Scientists Discover How to Reverse Chronic Back Pain Without Opioids—And It's a Game-Changer

Researchers at Virginia Tech have discovered a breakthrough method to reverse chronic pain in laboratory models by targeting a specific enzyme system in the spinal cord, potentially offering the first new non-opioid treatment option in years for conditions like chronic low back pain. The study, published in PAIN, showed that blocking this single pathway erased established pain behaviors in female mice, marking a significant shift from simply preventing pain to actually reversing it.

What Makes This Discovery Different From Current Treatments?

Unlike traditional pain medications that mask symptoms, this approach targets the root biological mechanism behind nociplastic pain—a poorly understood category that includes chronic low back pain, fibromyalgia, and some migraines. Current treatments like nonsteroidal anti-inflammatory drugs (NSAIDs) and opioids often fall short for these conditions, leaving more than 50 million Americans with inadequately managed chronic pain, with 75% of these patients being women.

"Earlier studies have focused largely on preventing development of pain—so the key finding here is the reversal of an established pain state and associated functional deficits, which more closely mimics the human experience," said Ann Gregus, assistant professor in Virginia Tech's School of Neuroscience. "It provides hope for people living with daily, persistent pain that does not respond to conventional treatments."

How Does the New Treatment Actually Work?

The research team discovered that chronic pain involves an immune receptor in the spinal cord that activates enzymes, which then release molecules that amplify pain signals. By using highly selective compounds developed at the National Institutes of Health, they were able to shut down this enzyme system completely. The results were remarkable in the mouse models: tactile and cold pain hypersensitivity vanished, and grip strength returned to normal levels.

The breakthrough came partly by accident during the pandemic when supply shortages forced researchers to use a different strain of female mice. These mice developed persistent pain behaviors, cold sensitivities, and grip force deficits typical of arthritis conditions, providing a better model for human chronic pain experiences. "It was serendipity," Gregus said. "We were working with whatever limited resources were accessible, and we ended up with a model that gave us clues about how pain transitions from acute to becoming chronic that we may not have discovered otherwise."

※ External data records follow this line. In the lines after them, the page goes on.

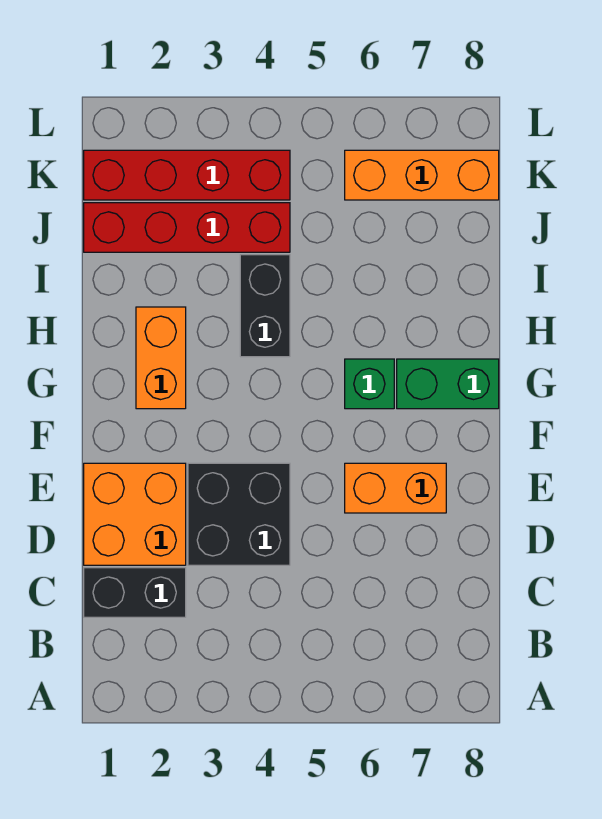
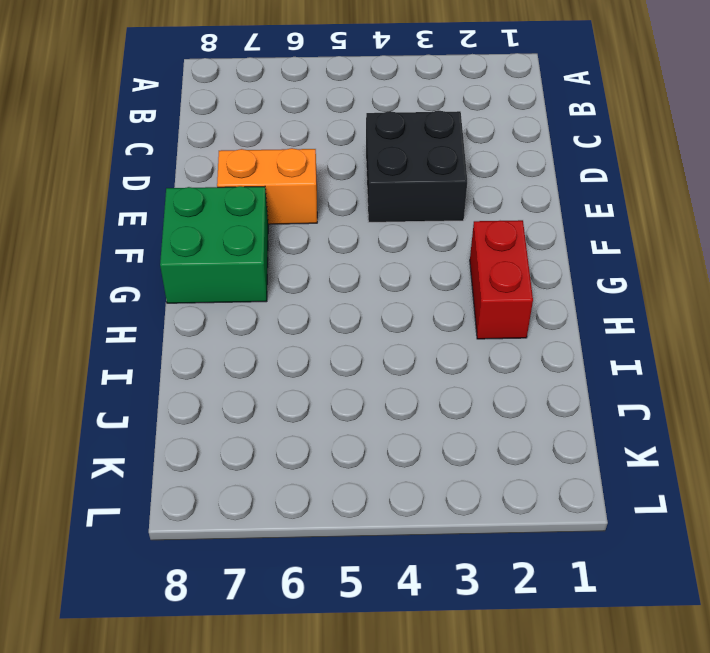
green 2x2 brick [160,186,268,303] -> green 1x2 brick [397,359,499,409]
red 1x2 brick [470,220,533,339] -> orange 1x2 brick [136,307,186,409]
none -> black 1x2 brick [84,568,186,617]
none -> orange 2x2 brick [84,463,186,565]

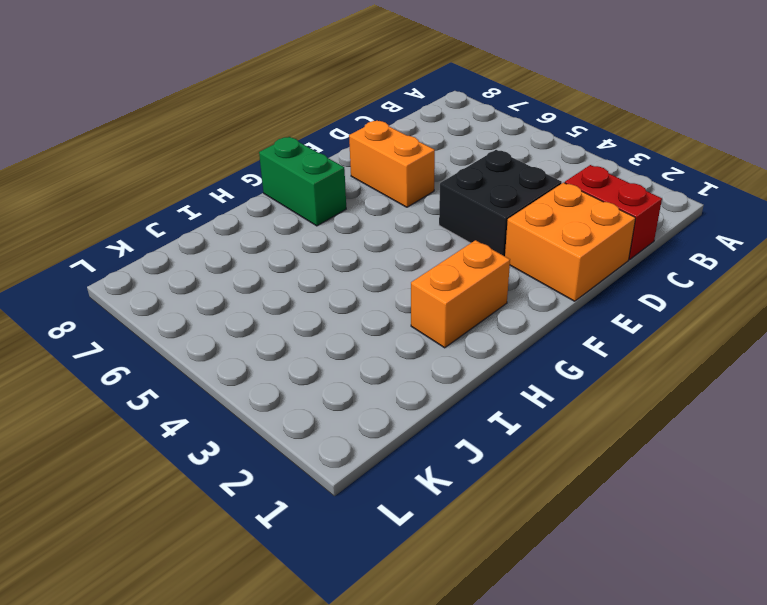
red 1x2 brick [565,165,662,260] -> black 1x2 brick [84,568,186,617]
none -> green 1x1 brick [345,359,394,409]
none -> black 1x2 brick [240,255,290,357]

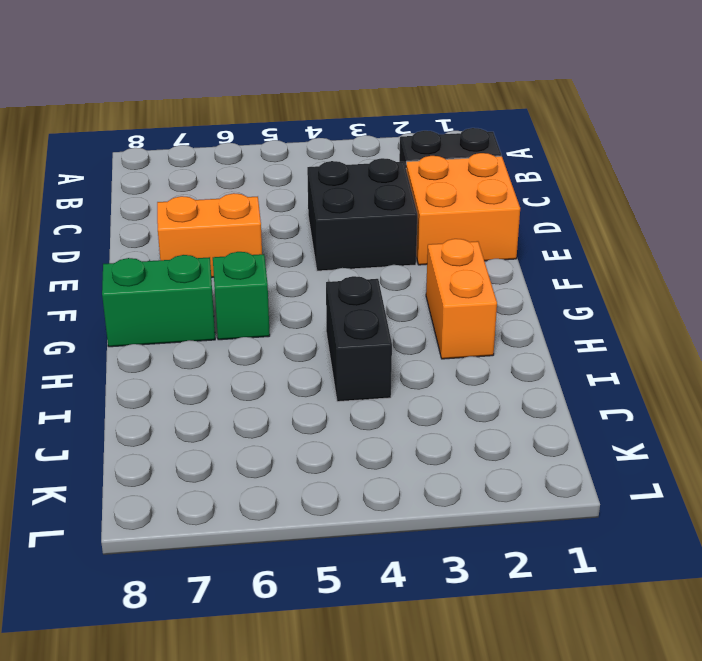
none -> red 1x4 brick [84,203,290,252]
none -> red 1x4 brick [84,150,290,200]

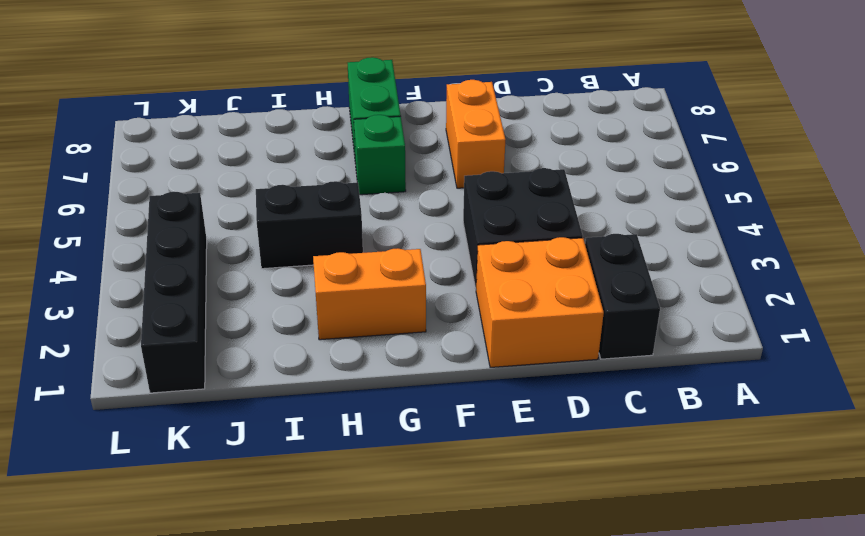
black 1x4 brick [141,192,207,393] -> red 1x4 brick [84,150,290,200]
none -> red 1x4 brick [84,203,290,252]
none -> orange 1x3 brick [345,150,499,200]

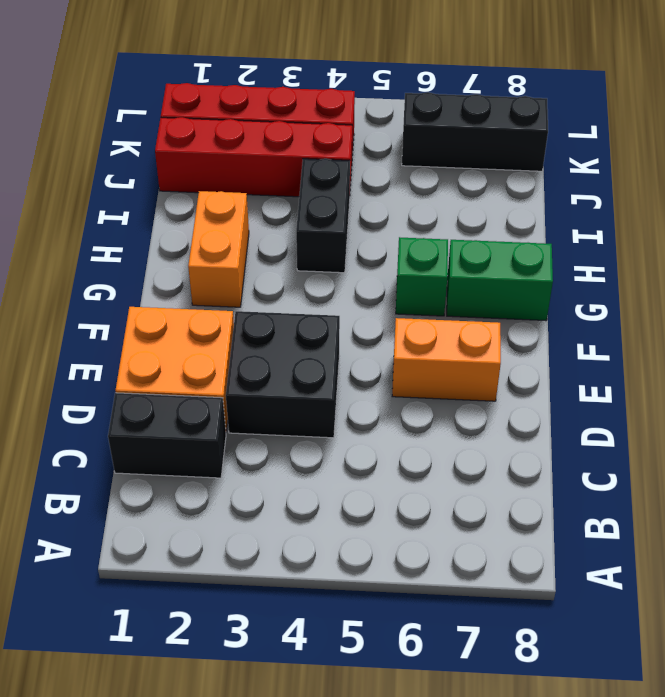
black 1x3 brick [402,92,548,171] -> orange 1x3 brick [345,150,499,200]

What's Next for This Research?

The researchers plan to test whether the same enzyme-blocking strategy works in models that mirror more complex human diseases. Their next steps include investigating:

• Chemotherapy-Induced Peripheral Neuropathy: Pain that can linger for years after cancer treatment, affecting quality of life for survivors
• Diabetic Neuropathy: A leading cause of disability worldwide that affects millions with diabetes
• Other Chronic Pain Conditions: Testing the approach across different types of persistent pain that don't respond to current treatments

One of the compounds tested is already in Phase II clinical trials for another disease by Veralox Therapeutics, which could significantly shorten the path to human trials for chronic pain treatment since it already has human safety data. "If we can reverse chronic pain in those settings without the abuse liability of opioids," Gregus said, "that's when we know we're ready to think about clinical trials."

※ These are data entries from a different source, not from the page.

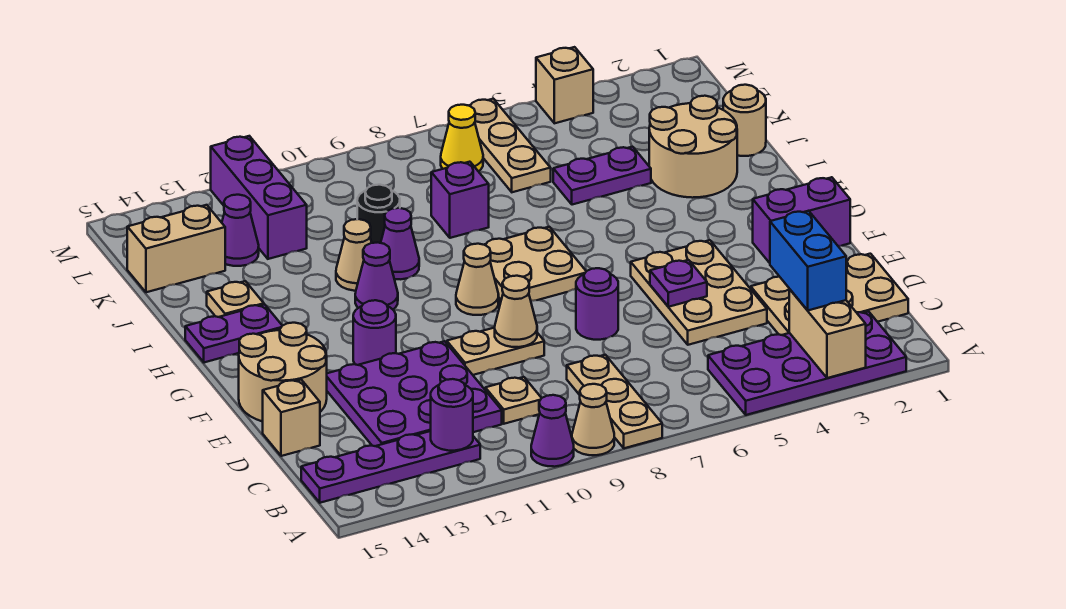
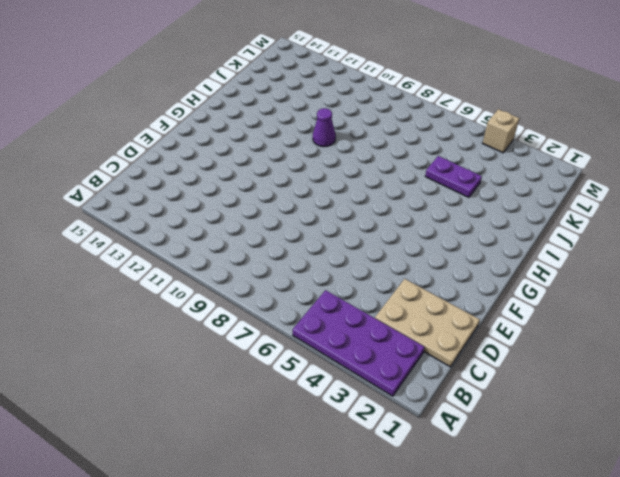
none -> tan 1x3 plate [567,355,662,448]
none -> tan 1x1 cone [572,384,614,455]
none -> purple 1x1 cone [531,395,574,467]
none -> purple 1x4 plate [301,431,480,503]

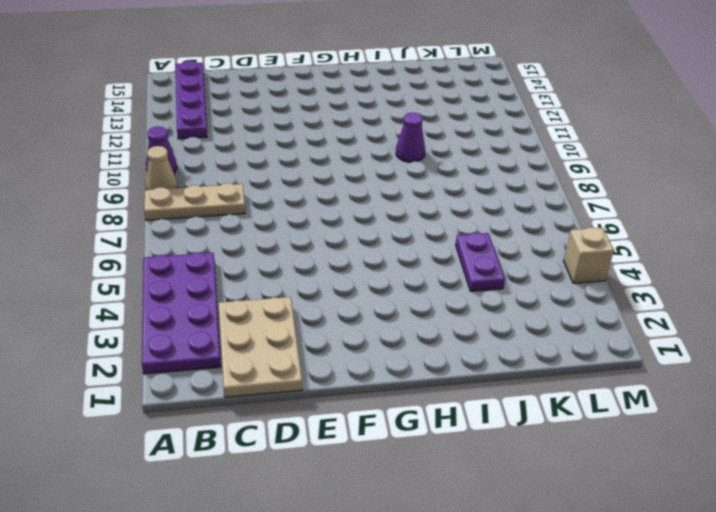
none -> tan 1x1 plate [485,377,541,424]
none -> purple 3x3 plate [327,341,502,446]
none -> tan 2x3 plate [631,240,767,345]
none -> tan 1x1 brick [263,380,320,456]

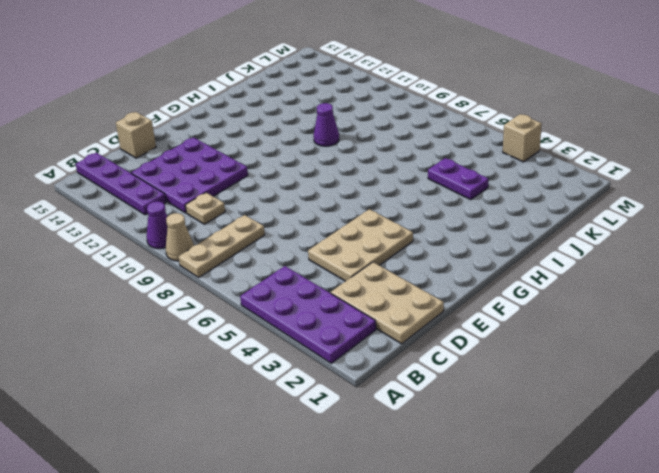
none -> purple 1x1 round brick [576,268,618,340]
none -> tan 1x2 plate [447,328,544,375]
none -> tan 2x2 round brick [239,323,327,422]
none -> purple 1x2 brick [753,177,850,263]

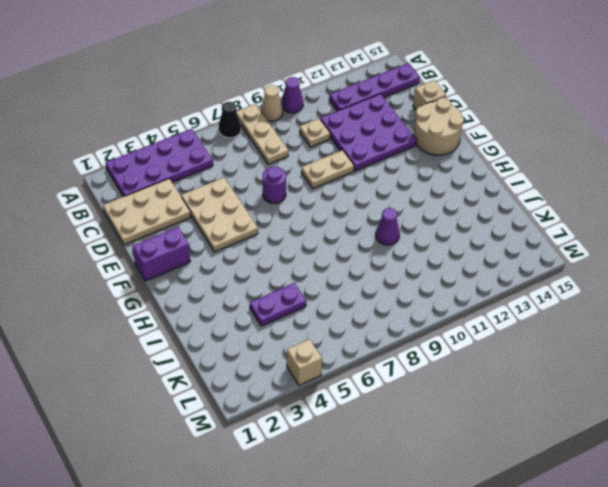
black 1x1 cone [219,102,241,138] -> none
none -> purple 1x1 round brick [353,300,396,365]
none -> tan 2x2 plate [484,227,586,301]
none -> tan 1x1 cone [456,244,499,315]
none -> purple 1x1 cone [355,242,398,309]

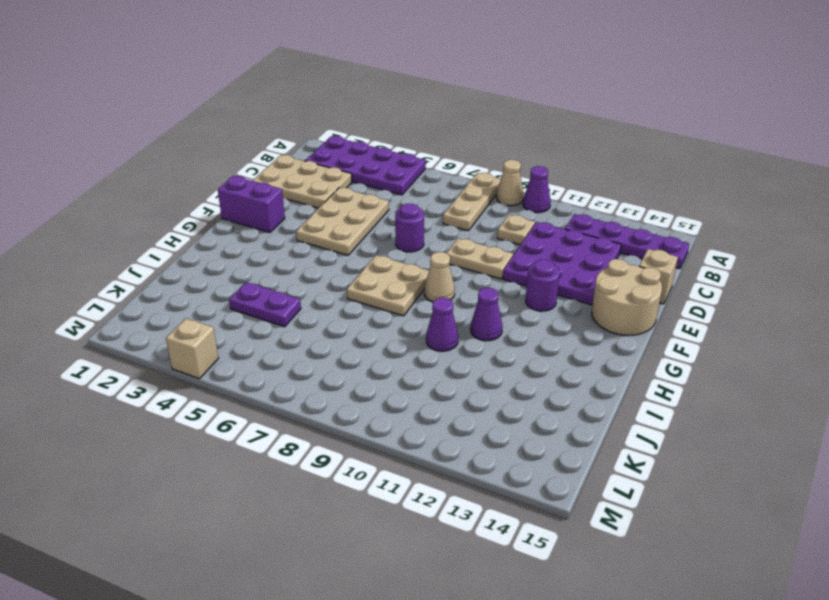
none -> purple 1x2 plate [185,304,282,362]
none -> tan 2x2 round brick [649,96,737,198]
none -> tan 1x1 cone [336,219,372,291]
none -> tan 1x1 plate [207,281,264,317]

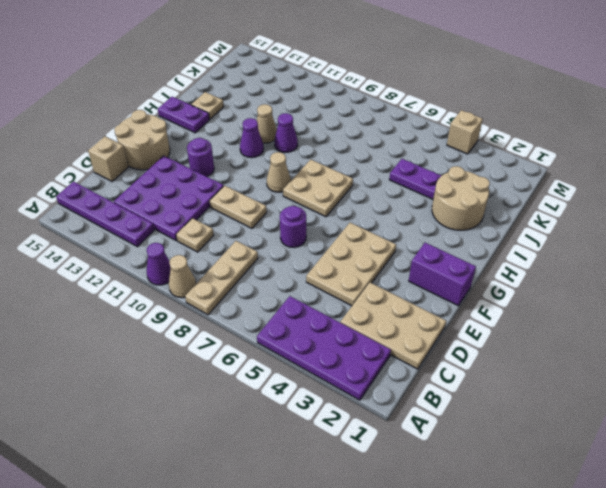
none -> tan 1x1 round brick [723,85,766,156]
none -> purple 1x1 brick [431,162,489,238]
none -> black 1x1 round brick [357,185,400,243]
none -> tan 1x3 plate [469,99,551,192]

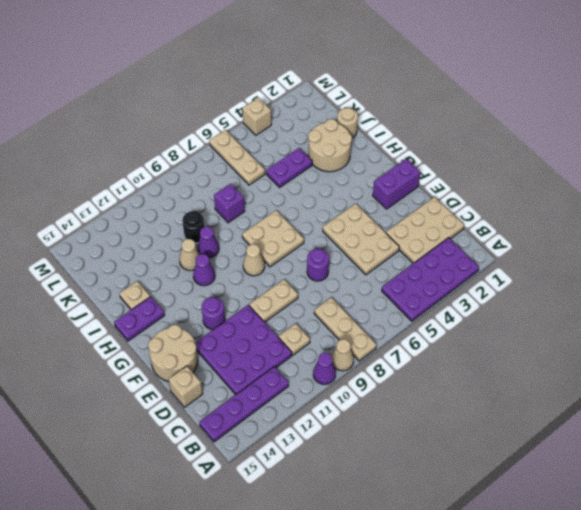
none -> purple 1x3 brick [211,136,307,259]
none -> purple 1x1 cone [222,195,259,266]
none -> tan 1x2 brick [127,205,225,292]
none -> yellow 1x1 cone [441,105,483,171]

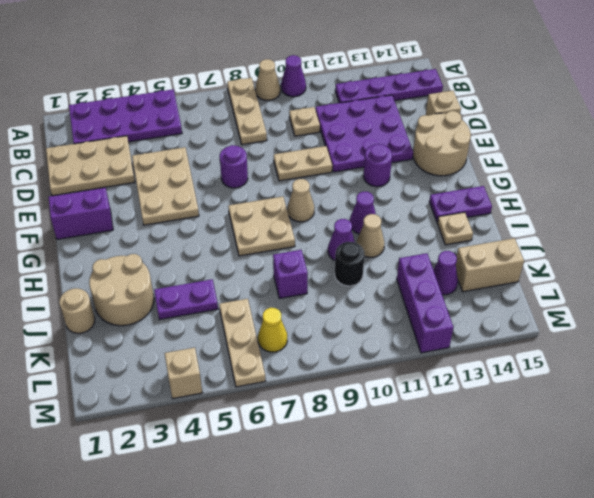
none -> tan 1x2 brick [789,289,866,378]
none -> purple 1x1 round brick [431,379,473,451]
none -> purple 1x1 plate [650,260,707,307]
none -> tan 1x1 cone [495,276,537,347]

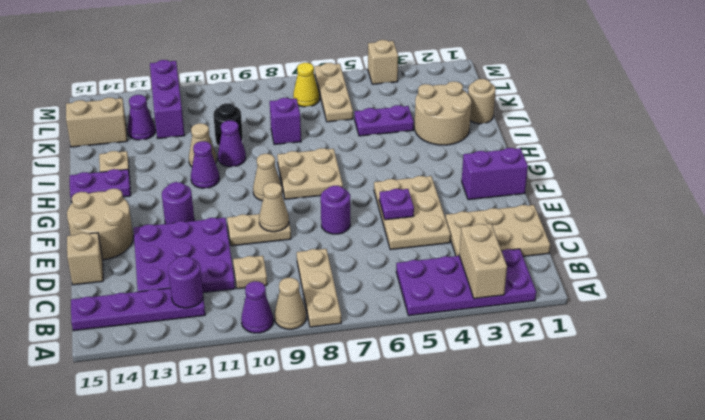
none -> blue 1x2 brick [770,211,846,310]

"Chronic pain patients are often told pain is all in their heads and they just have to learn how to tolerate it," Gregus explained. "But what we're showing is that there is a clear biological mechanism—and one we can target." For Gregus, who lives with migraines and peripheral neuropathy herself, this research represents more than scientific advancement—it's personal motivation to find solutions for people who have exhausted conventional treatment options.

The study's success across multiple pain models and species makes it particularly promising for future human application. "It's rare to see a drug work in reversing so many different pain models in multiple species," Gregus noted. "That makes it especially exciting to think about what it could do for patients." If clinical trials prove successful, this could represent the first truly new class of chronic pain treatment in decades, offering hope for reversing rather than just managing persistent back pain and related conditions.